***** Text passage
# 68 gto paperwork



## Tdracer (Jan 2, 2020)

I found some paperwork for a gto purchased new in Milwaukee. How can I find owner if there is one. Thanks


----------



## integrity6987 (May 10, 2017)

Here is an idea. Contact Pontiac Historical Services (PHS Historic Services) and talk to them. I would think they MIGHT be able to determine if they have ever provided info on a specific VIN (and when). That would indicate to me the car is still being cared for by someone.

If yes - they MIGHT be willing to let you know who so you can track the car down. Though that might not be the current owner (as in my case - my PHS was ordered by the previous owner). I'm certain the current owner would be thrilled to get original paperwork and it is very nice of you to make the attempt at finding them.

People in the car hobby are generally pretty cool; but sharing personal info can sometimes be a barrier.

However, it is more likely the GTO went to the scrap heap long ago...


----------



## Tdracer (Jan 2, 2020)

integrity6987 said:


> Here is an idea. Contact Pontiac Historical Services (PHS Historic Services) and talk to them. I would think they MIGHT be able to determine if they have ever provided info on a specific VIN (and when). That would indicate to me the car is still being cared for by someone.
**********
▶ _Task requirements_:
**a.** In the '68 GTO paperwork thread, which organization does integrity6987 suggest contacting?
**b.** Sum up the '68 GTO paperwork thread in two sentences.
**c.** Write what comes next in the '68 GTO paperwork thread, starting right after the quoted passage at its end.
***** Source material
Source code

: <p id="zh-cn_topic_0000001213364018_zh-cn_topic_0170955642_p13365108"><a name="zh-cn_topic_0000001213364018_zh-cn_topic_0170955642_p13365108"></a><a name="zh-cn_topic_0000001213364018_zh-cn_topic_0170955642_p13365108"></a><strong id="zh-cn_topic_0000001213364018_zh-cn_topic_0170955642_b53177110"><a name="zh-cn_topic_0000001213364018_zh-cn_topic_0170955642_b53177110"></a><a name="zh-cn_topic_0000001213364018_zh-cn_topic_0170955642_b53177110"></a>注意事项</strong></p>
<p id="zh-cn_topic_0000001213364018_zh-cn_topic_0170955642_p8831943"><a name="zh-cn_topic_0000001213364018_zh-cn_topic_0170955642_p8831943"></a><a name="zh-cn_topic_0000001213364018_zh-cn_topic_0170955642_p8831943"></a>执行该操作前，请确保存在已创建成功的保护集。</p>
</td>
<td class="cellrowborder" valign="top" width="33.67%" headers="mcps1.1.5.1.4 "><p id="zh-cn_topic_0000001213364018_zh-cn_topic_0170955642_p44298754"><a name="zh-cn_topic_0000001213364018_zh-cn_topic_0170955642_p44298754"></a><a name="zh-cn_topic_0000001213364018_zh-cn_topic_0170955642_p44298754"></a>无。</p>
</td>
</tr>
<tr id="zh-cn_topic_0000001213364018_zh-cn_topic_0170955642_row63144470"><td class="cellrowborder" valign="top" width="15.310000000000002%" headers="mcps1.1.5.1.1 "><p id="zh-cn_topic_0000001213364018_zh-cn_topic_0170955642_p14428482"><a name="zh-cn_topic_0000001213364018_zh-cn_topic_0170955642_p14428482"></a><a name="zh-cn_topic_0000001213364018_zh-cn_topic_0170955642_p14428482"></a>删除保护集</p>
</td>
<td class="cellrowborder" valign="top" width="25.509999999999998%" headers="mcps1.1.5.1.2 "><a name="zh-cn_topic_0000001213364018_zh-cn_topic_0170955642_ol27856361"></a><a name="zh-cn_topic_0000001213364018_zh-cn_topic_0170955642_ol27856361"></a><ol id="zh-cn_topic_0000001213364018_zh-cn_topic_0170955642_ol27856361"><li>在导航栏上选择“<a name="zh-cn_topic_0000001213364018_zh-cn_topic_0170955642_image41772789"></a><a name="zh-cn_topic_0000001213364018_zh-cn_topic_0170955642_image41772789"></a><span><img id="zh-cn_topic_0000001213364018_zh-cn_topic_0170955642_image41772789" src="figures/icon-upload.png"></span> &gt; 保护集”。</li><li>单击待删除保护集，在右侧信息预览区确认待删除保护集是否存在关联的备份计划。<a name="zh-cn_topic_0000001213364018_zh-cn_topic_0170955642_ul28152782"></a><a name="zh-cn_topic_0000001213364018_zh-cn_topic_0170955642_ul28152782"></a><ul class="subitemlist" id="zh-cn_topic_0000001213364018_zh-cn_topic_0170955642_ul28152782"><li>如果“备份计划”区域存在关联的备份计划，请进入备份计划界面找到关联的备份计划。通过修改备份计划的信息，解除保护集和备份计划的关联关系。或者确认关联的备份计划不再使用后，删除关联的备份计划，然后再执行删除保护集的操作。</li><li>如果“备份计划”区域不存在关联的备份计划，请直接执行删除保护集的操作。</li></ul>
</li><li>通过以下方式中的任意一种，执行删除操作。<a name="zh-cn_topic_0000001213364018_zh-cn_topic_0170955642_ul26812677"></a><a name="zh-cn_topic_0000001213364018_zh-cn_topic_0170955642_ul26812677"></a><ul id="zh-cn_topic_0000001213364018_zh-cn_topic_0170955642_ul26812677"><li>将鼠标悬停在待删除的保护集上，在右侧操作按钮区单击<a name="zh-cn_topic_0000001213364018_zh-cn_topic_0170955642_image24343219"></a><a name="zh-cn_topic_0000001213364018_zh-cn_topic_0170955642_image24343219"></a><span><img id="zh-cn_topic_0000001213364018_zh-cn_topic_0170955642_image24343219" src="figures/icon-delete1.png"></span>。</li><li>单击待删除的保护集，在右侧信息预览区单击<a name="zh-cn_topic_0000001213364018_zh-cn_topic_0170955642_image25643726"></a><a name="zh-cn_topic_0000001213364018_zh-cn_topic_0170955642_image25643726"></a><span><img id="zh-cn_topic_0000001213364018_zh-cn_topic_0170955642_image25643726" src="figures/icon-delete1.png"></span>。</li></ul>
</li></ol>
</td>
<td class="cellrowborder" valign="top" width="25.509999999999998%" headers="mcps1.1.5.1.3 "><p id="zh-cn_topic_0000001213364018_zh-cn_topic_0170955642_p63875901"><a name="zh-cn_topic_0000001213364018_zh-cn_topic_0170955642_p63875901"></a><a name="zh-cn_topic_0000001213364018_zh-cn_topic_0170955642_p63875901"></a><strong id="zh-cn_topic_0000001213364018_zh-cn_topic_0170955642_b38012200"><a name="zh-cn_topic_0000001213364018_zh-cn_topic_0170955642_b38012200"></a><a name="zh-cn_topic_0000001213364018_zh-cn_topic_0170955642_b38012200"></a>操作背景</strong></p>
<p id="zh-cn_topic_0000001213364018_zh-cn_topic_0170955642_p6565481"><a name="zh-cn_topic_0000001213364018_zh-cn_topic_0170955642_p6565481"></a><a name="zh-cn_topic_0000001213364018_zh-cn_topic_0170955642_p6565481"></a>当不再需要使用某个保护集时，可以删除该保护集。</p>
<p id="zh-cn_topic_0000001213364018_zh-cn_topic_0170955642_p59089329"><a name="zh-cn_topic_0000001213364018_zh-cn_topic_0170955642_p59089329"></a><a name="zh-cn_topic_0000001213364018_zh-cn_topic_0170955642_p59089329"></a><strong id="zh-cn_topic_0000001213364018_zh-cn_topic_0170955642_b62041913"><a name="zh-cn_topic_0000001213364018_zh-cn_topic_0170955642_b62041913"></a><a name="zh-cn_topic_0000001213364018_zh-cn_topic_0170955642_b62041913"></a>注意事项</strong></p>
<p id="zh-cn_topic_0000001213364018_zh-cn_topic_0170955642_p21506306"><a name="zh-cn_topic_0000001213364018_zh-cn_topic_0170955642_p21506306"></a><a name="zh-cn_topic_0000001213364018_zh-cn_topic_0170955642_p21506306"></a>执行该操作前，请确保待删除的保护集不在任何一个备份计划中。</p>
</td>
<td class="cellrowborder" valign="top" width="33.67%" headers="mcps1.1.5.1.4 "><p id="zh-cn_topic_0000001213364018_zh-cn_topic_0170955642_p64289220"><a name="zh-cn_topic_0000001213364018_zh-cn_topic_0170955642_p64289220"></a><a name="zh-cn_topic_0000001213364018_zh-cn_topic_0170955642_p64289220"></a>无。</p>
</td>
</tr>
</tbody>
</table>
**********
▶ _Results of the tasks_:
**a.** Pontiac Historical Services (PHS Historic Services).

**b.** A forum user found paperwork for a GTO bought new in Milwaukee and asked how to find its owner, if there is one. Another user suggested contacting Pontiac Historical Services, which might be able to say whether it has provided information on that VIN and possibly who asked for it, but added that the car more likely went to the scrap heap long ago.

**c.**
> 
> If yes - they MIGHT be willing to let you know who so you can track the car down. Though that might not be the current owner (as in my case - my PHS was ordered by the previous owner). I'm certain the current owner would be thrilled to get original paperwork and it is very nice of you to make the attempt at finding them.
> 
> ...


----------



## Tdracer (Jan 2, 2020)

Thanks, I may try that or find a local Pontiac guy that wants it. I don’t know where I got the stuff, was just doing some cleaning and found it. Probably came with some project I bought. I know what old papers are all about, I’ve got a 69 Roadrunner Rag Top that came with original title and window sticker.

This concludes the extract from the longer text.